***** MATERIALS PROVIDED

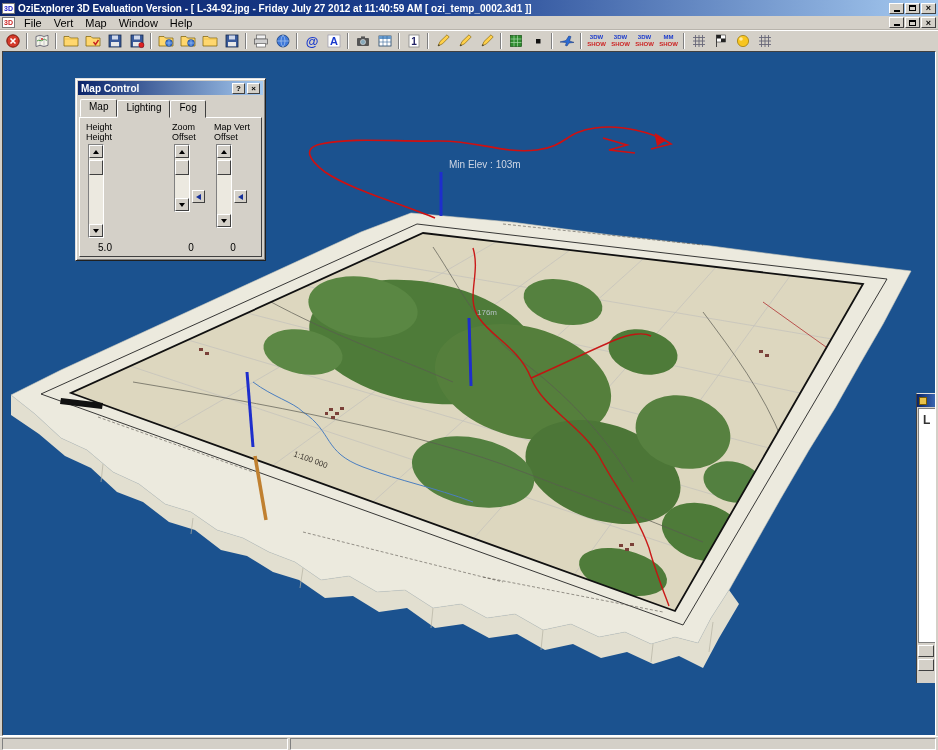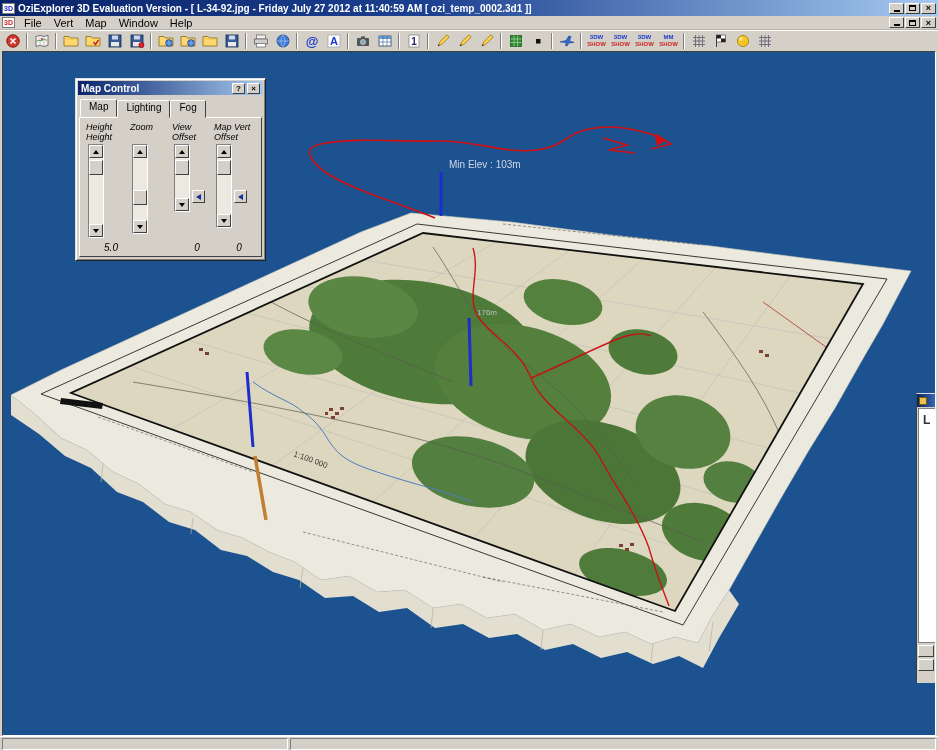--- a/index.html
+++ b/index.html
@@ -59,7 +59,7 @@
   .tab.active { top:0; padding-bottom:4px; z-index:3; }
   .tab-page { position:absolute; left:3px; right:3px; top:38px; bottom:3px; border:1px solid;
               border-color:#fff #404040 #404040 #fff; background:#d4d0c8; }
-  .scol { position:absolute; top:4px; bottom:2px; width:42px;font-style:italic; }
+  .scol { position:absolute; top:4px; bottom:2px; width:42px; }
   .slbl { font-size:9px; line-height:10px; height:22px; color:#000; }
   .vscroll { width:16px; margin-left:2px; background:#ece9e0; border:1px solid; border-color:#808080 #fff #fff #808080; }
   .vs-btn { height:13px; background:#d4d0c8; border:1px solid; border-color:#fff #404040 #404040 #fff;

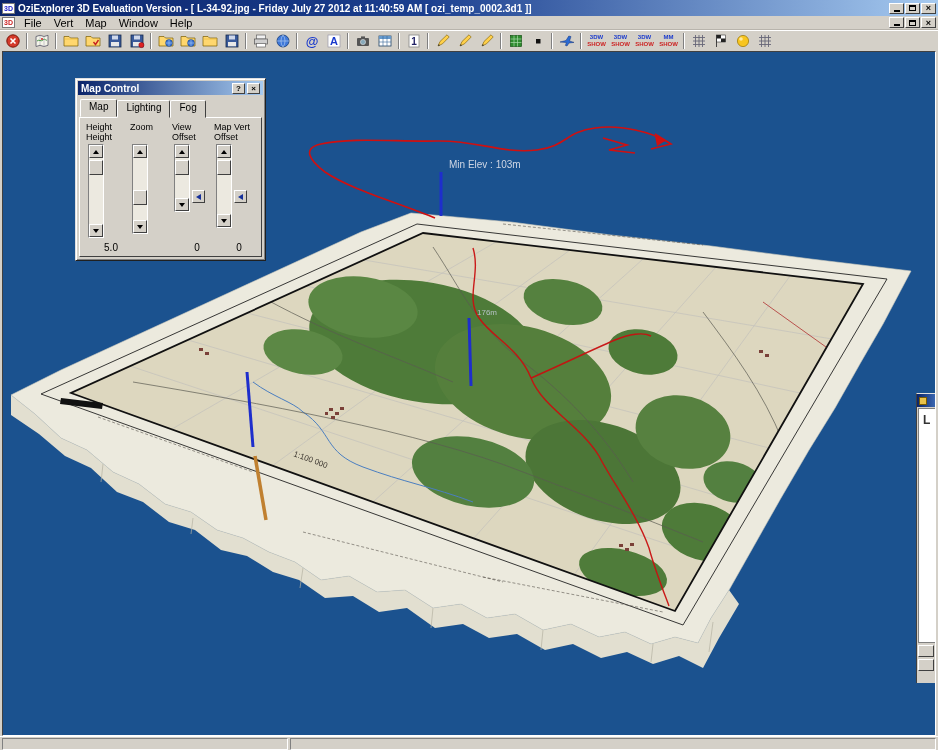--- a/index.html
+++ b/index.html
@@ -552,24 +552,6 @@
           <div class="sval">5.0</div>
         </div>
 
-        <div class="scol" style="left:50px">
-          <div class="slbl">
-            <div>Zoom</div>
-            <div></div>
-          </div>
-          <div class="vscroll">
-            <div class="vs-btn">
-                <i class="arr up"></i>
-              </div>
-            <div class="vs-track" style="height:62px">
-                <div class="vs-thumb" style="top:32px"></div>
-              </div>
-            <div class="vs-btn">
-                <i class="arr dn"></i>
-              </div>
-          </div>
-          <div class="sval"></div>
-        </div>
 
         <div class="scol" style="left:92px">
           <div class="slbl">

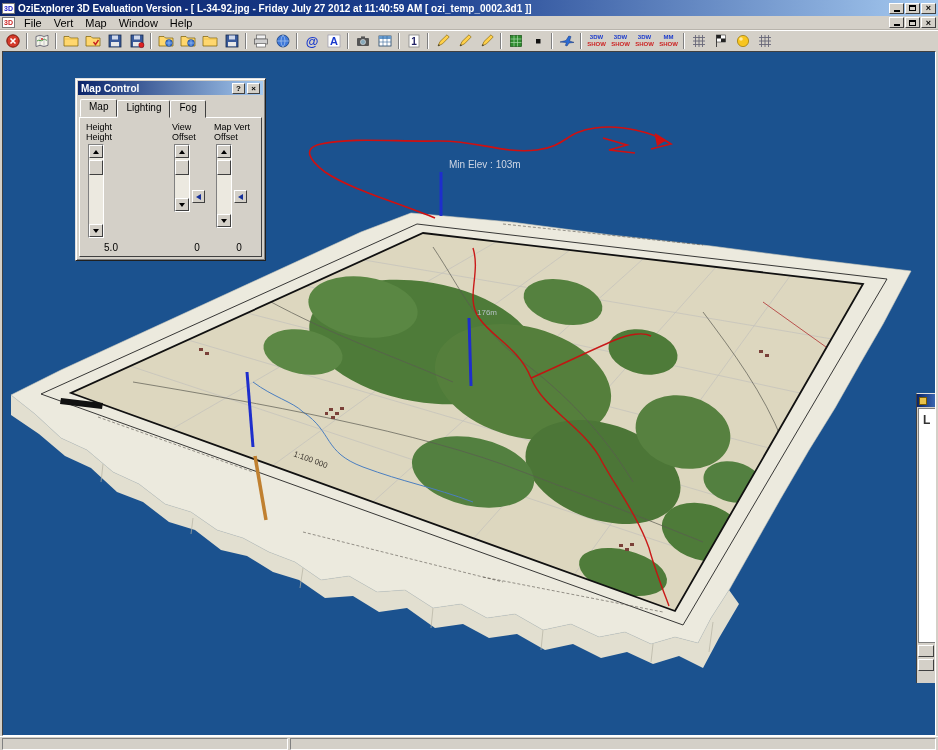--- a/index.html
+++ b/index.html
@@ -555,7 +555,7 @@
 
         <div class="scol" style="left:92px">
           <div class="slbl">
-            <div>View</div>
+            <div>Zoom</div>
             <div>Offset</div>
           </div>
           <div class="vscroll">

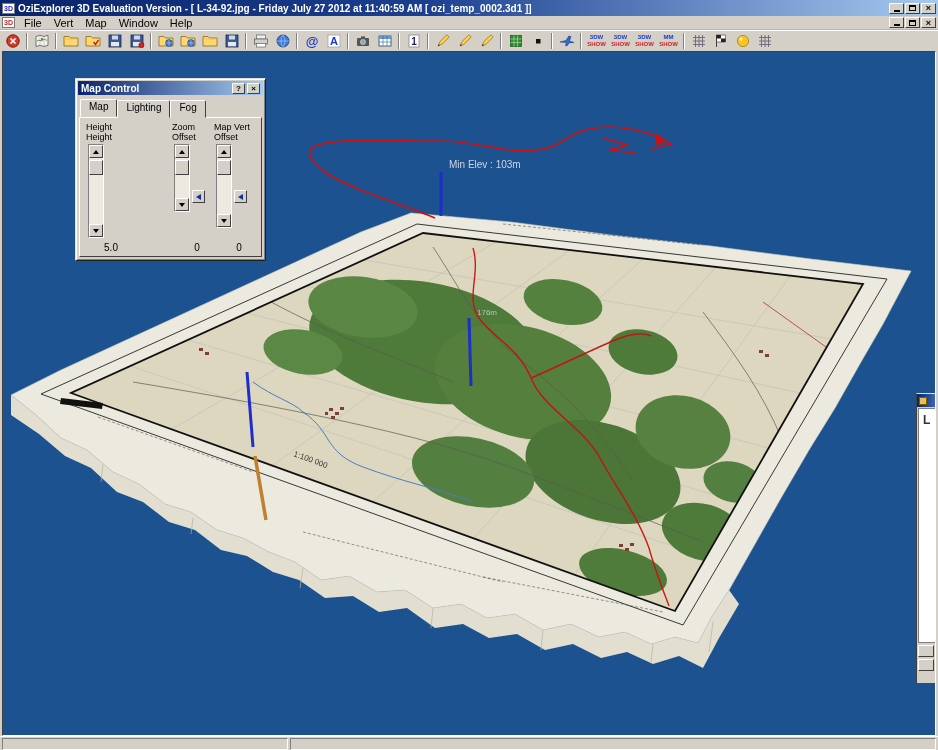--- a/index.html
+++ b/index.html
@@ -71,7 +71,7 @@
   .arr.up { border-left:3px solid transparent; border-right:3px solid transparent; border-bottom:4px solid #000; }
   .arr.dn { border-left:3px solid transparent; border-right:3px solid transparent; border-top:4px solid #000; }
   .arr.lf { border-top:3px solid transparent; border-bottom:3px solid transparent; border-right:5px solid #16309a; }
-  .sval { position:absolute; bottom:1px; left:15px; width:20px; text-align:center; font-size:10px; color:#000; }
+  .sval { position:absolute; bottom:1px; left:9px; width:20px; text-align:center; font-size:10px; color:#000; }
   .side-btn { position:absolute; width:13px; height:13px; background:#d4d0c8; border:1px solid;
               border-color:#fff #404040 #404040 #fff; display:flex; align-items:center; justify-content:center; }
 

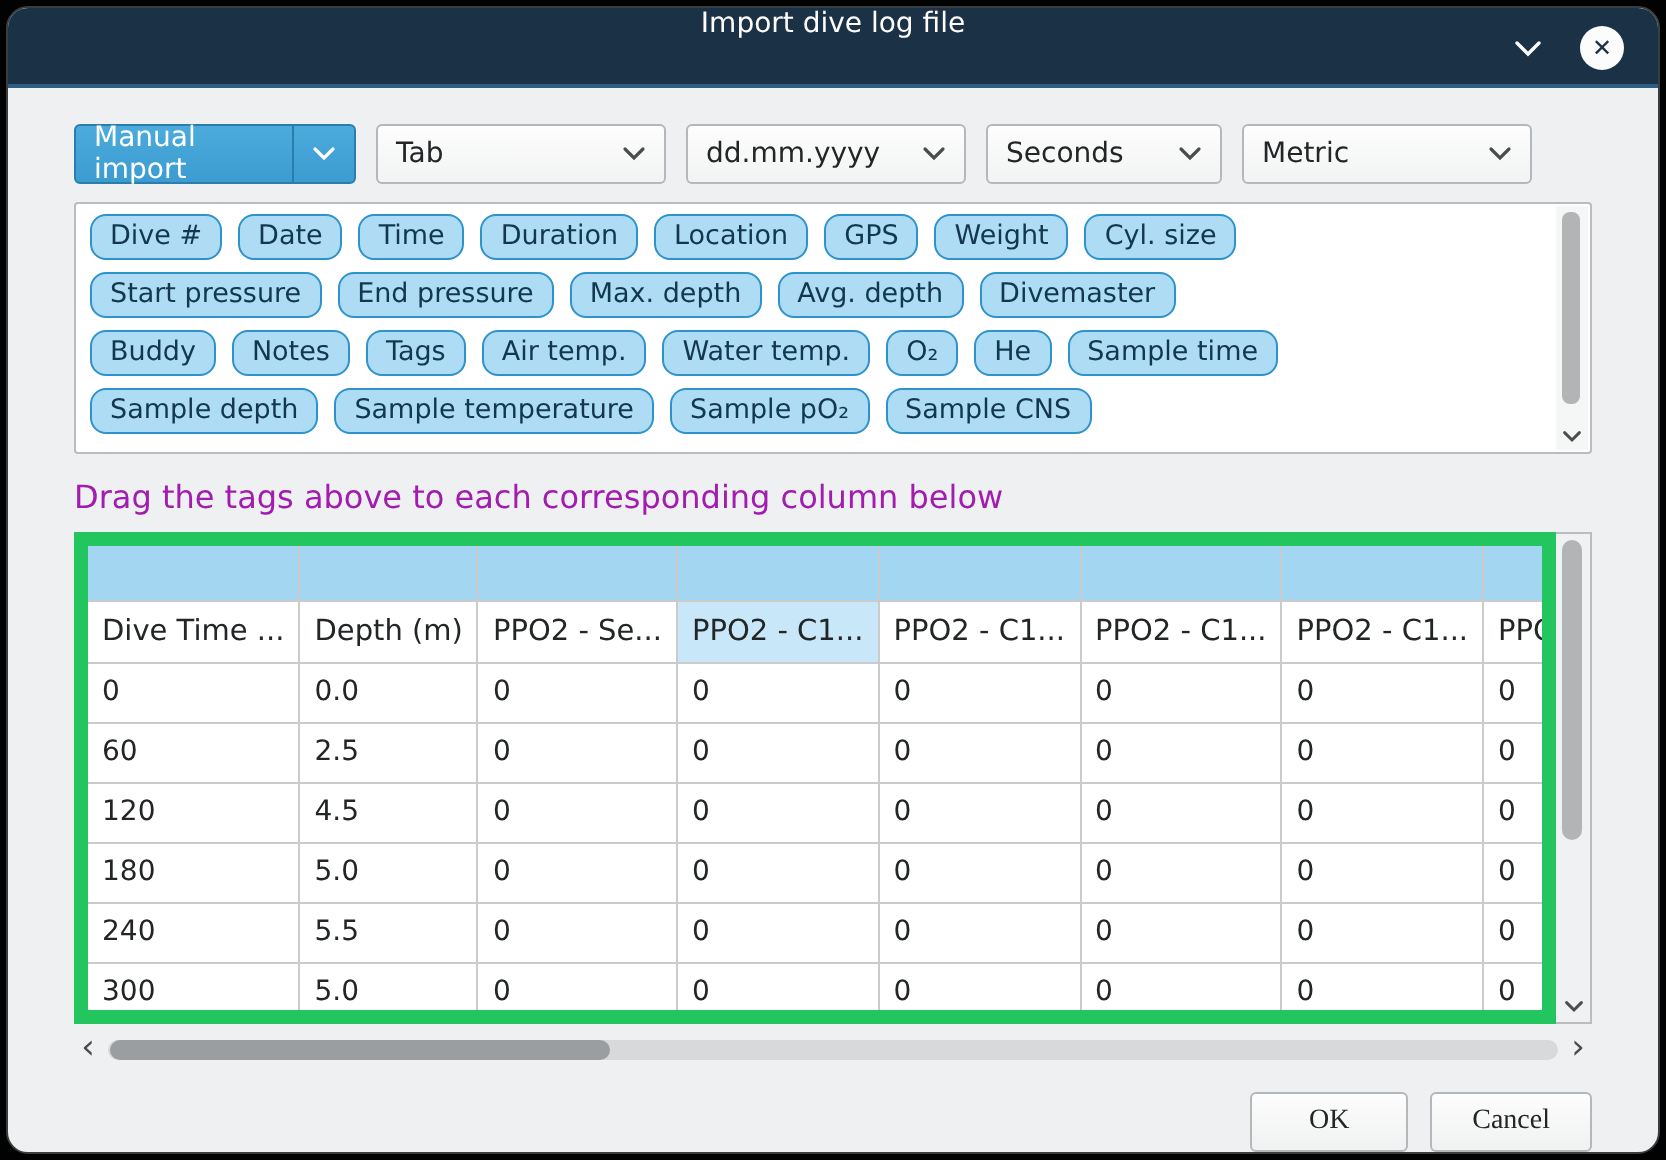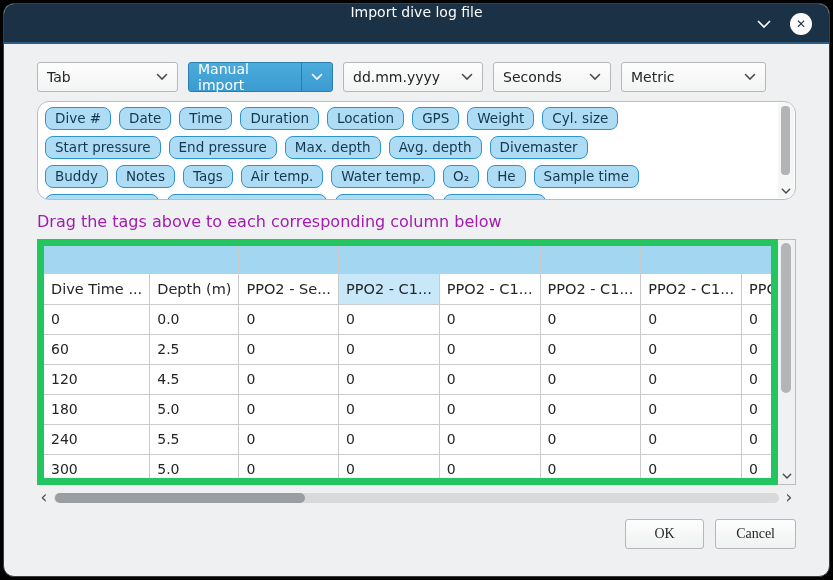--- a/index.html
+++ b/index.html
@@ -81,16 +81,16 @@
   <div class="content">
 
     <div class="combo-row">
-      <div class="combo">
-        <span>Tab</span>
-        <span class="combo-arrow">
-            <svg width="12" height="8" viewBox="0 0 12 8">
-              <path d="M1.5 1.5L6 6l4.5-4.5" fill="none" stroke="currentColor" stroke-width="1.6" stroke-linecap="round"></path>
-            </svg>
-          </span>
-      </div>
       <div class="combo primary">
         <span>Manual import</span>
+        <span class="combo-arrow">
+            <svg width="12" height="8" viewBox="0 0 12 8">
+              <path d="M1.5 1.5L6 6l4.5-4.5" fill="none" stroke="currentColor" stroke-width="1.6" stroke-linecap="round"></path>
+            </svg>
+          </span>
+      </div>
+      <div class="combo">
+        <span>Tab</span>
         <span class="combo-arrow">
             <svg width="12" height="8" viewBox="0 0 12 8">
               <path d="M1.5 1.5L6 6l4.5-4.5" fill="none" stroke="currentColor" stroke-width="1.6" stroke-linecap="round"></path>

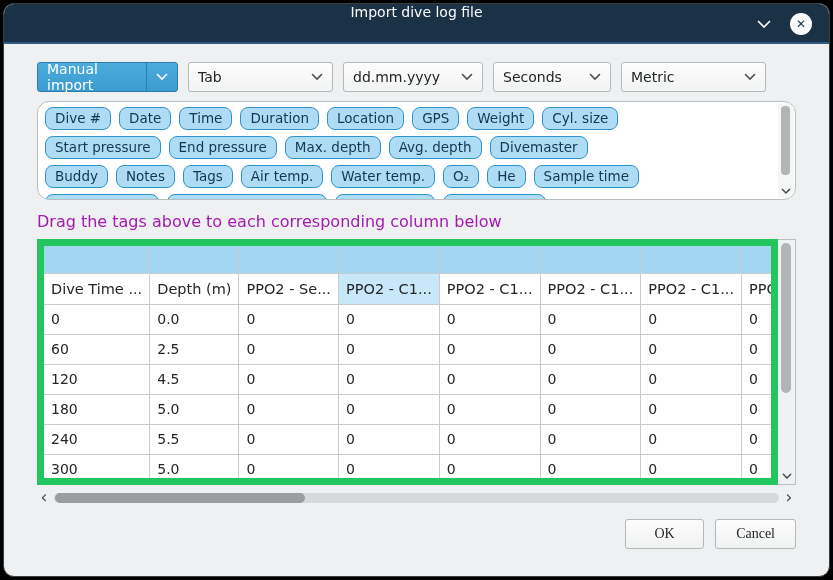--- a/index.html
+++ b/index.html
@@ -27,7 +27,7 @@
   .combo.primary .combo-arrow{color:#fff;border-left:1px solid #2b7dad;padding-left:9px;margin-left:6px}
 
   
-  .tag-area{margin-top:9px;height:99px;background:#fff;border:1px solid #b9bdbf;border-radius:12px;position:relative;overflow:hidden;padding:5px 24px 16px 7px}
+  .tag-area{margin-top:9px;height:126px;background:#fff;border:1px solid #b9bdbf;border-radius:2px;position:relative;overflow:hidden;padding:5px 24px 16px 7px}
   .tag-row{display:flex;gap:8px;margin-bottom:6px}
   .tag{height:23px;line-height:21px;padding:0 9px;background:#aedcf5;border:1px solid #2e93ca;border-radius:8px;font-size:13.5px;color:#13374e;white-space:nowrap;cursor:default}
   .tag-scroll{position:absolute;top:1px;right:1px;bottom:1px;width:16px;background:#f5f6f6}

**********

§ HOW TO COMPLETE THIS TASK
Word for word, copy every line of the data, excluding any pictures.

§ ANSWER
--- a/index.html
+++ b/index.html
@@ -59,7 +59,7 @@
   .tab.active { top:0; padding-bottom:4px; z-index:3; }
   .tab-page { position:absolute; left:3px; right:3px; top:38px; bottom:3px; border:1px solid;
               border-color:#fff #404040 #404040 #fff; background:#d4d0c8; }
-  .scol { position:absolute; top:4px; bottom:2px; width:42px;font-style:italic; }
+  .scol { position:absolute; top:4px; bottom:2px; width:42px; }
   .slbl { font-size:9px; line-height:10px; height:22px; color:#000; }
   .vscroll { width:16px; margin-left:2px; background:#ece9e0; border:1px solid; border-color:#808080 #fff #fff #808080; }
   .vs-btn { height:13px; background:#d4d0c8; border:1px solid; border-color:#fff #404040 #404040 #fff;

--- a/index.html
+++ b/index.html
@@ -552,24 +552,6 @@
           <div class="sval">5.0</div>
         </div>
 
-        <div class="scol" style="left:50px">
-          <div class="slbl">
-            <div>Zoom</div>
-            <div></div>
-          </div>
-          <div class="vscroll">
-            <div class="vs-btn">
-                <i class="arr up"></i>
-              </div>
-            <div class="vs-track" style="height:62px">
-                <div class="vs-thumb" style="top:32px"></div>
-              </div>
-            <div class="vs-btn">
-                <i class="arr dn"></i>
-              </div>
-          </div>
-          <div class="sval"></div>
-        </div>
 
         <div class="scol" style="left:92px">
           <div class="slbl">

--- a/index.html
+++ b/index.html
@@ -555,7 +555,7 @@
 
         <div class="scol" style="left:92px">
           <div class="slbl">
-            <div>View</div>
+            <div>Zoom</div>
             <div>Offset</div>
           </div>
           <div class="vscroll">

--- a/index.html
+++ b/index.html
@@ -71,7 +71,7 @@
   .arr.up { border-left:3px solid transparent; border-right:3px solid transparent; border-bottom:4px solid #000; }
   .arr.dn { border-left:3px solid transparent; border-right:3px solid transparent; border-top:4px solid #000; }
   .arr.lf { border-top:3px solid transparent; border-bottom:3px solid transparent; border-right:5px solid #16309a; }
-  .sval { position:absolute; bottom:1px; left:15px; width:20px; text-align:center; font-size:10px; color:#000; }
+  .sval { position:absolute; bottom:1px; left:9px; width:20px; text-align:center; font-size:10px; color:#000; }
   .side-btn { position:absolute; width:13px; height:13px; background:#d4d0c8; border:1px solid;
               border-color:#fff #404040 #404040 #fff; display:flex; align-items:center; justify-content:center; }
 

--- a/index.html
+++ b/index.html
@@ -81,16 +81,16 @@
   <div class="content">
 
     <div class="combo-row">
-      <div class="combo">
-        <span>Tab</span>
-        <span class="combo-arrow">
-            <svg width="12" height="8" viewBox="0 0 12 8">
-              <path d="M1.5 1.5L6 6l4.5-4.5" fill="none" stroke="currentColor" stroke-width="1.6" stroke-linecap="round"></path>
-            </svg>
-          </span>
-      </div>
       <div class="combo primary">
         <span>Manual import</span>
+        <span class="combo-arrow">
+            <svg width="12" height="8" viewBox="0 0 12 8">
+              <path d="M1.5 1.5L6 6l4.5-4.5" fill="none" stroke="currentColor" stroke-width="1.6" stroke-linecap="round"></path>
+            </svg>
+          </span>
+      </div>
+      <div class="combo">
+        <span>Tab</span>
         <span class="combo-arrow">
             <svg width="12" height="8" viewBox="0 0 12 8">
               <path d="M1.5 1.5L6 6l4.5-4.5" fill="none" stroke="currentColor" stroke-width="1.6" stroke-linecap="round"></path>

--- a/index.html
+++ b/index.html
@@ -27,7 +27,7 @@
   .combo.primary .combo-arrow{color:#fff;border-left:1px solid #2b7dad;padding-left:9px;margin-left:6px}
 
   
-  .tag-area{margin-top:9px;height:99px;background:#fff;border:1px solid #b9bdbf;border-radius:12px;position:relative;overflow:hidden;padding:5px 24px 16px 7px}
+  .tag-area{margin-top:9px;height:126px;background:#fff;border:1px solid #b9bdbf;border-radius:2px;position:relative;overflow:hidden;padding:5px 24px 16px 7px}
   .tag-row{display:flex;gap:8px;margin-bottom:6px}
   .tag{height:23px;line-height:21px;padding:0 9px;background:#aedcf5;border:1px solid #2e93ca;border-radius:8px;font-size:13.5px;color:#13374e;white-space:nowrap;cursor:default}
   .tag-scroll{position:absolute;top:1px;right:1px;bottom:1px;width:16px;background:#f5f6f6}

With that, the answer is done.